In a surprising, one-line opinion today, the Supreme Court wrote that it had “improvidently” agreed to hear a case from the U.S. Court of Appeals for the 11th Circuit regarding card-check neutrality, a popular organizing strategy used by unions across the country. Although the Court heard oral arguments on the merits of the case, Unite Here Local 355 v. Martin Mulhall and Mardi Gras Gaming, on Nov. 13, it apparently concluded upon further review that the case was not ripe for decision.
As Al Jazeera America reported prior to oral argument, the litigation concerned the legality of “neutrality agreements” concluded between unions and private employers to set ground rules for workplace unionization efforts. Such agreements are often paired with “card check,” a signature-based alternative to a yes-no union vote. The 11th Circuit ruled that the types of promises and information exchanged in neutrality agreements are impermissible “things of value” prohibited by an anti-corruption labor statute, hamstringing unions reliant on the strategy of card-check neutrality.
Justice Breyer, joined by Justices Kagan and Sotomayor, authored a dissent stating that the Court should have requested additional briefing on two “antecedent” questions: whether the case was moot — because the agreement in question had expired — and whether Martin Mulhall, the plaintiff, lacked standing — because he had opted out of the union anyway. The Workplace Prof Blog noted, “The dissent would have preferred that the Court rule on these questions and, if either apply, vacate the Eleventh Circuit's decision to remove any precedential value.” Justice Breyer also raised the question of whether the anti-corruption statute at hand permits individuals for filing “private rights of action.”

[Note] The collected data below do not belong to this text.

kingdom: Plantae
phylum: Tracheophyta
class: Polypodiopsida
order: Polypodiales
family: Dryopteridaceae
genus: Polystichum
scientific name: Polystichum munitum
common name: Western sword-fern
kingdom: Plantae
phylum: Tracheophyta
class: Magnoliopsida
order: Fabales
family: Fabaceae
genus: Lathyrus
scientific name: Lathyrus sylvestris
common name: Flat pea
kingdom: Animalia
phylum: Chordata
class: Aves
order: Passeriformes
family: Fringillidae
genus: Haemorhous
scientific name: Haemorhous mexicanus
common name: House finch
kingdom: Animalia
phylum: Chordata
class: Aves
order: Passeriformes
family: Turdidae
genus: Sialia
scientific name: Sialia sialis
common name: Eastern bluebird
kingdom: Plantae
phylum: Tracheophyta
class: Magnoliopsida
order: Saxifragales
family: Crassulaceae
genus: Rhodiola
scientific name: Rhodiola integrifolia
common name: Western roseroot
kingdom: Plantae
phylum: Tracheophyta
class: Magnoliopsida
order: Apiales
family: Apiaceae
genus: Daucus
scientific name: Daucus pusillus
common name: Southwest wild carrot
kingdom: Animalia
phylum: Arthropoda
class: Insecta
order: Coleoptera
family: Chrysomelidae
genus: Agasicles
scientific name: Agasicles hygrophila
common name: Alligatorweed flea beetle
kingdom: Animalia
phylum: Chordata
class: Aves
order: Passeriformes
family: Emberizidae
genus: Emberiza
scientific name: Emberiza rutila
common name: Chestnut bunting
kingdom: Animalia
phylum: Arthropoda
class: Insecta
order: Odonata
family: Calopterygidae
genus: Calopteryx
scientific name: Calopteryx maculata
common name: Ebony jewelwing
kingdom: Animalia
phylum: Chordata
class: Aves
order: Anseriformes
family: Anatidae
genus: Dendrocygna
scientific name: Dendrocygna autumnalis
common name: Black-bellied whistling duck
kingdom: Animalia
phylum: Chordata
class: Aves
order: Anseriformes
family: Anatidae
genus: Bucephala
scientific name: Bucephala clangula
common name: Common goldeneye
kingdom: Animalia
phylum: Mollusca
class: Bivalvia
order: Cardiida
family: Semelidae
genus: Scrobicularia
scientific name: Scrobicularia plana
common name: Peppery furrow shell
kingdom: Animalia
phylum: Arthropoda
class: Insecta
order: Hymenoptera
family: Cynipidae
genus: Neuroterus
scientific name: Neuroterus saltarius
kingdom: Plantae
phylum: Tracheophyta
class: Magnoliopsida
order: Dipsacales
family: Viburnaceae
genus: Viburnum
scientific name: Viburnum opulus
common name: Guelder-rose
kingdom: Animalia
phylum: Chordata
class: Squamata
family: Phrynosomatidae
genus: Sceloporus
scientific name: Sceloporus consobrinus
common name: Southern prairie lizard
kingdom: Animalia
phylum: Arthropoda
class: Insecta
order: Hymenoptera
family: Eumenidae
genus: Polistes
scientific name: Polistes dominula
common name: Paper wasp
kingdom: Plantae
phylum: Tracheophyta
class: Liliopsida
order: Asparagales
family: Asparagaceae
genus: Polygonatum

The Court’s inaction leaves the 11th Circuit decision in tact and preserves a split in authority: The 3rd and 4th Circuits have explicitly ruled that neutrality agreements do not violate anti-corruption laws. Both the National Right to Work Legal Defense Foundation (NRTW), which represented plaintiff Mulhall and the Mardi Gras Casino, and Unite Here Local 355, the South Florida service workers’ union, read today’s decision positively.
“Because the 11th Circuit opinion stands, at least in Georgia and Florida, workers are still protected from these agreements,” said Bill Messenger, the NRTW lawyer who argued the case before the Supreme Court. He said that his group will continue to litigate the legality of card-check neutrality.
A press release issued by Unite Here stated, “It is clear that if the Court had thought that neutrality agreements were criminal, as the plaintiff alleged, it would have proceeded to consider the merits. Very significantly, the dissent in Mulhall… should put an end to the National Right to Work Foundation’s project of finding employees to front for its attacks on these agreements.”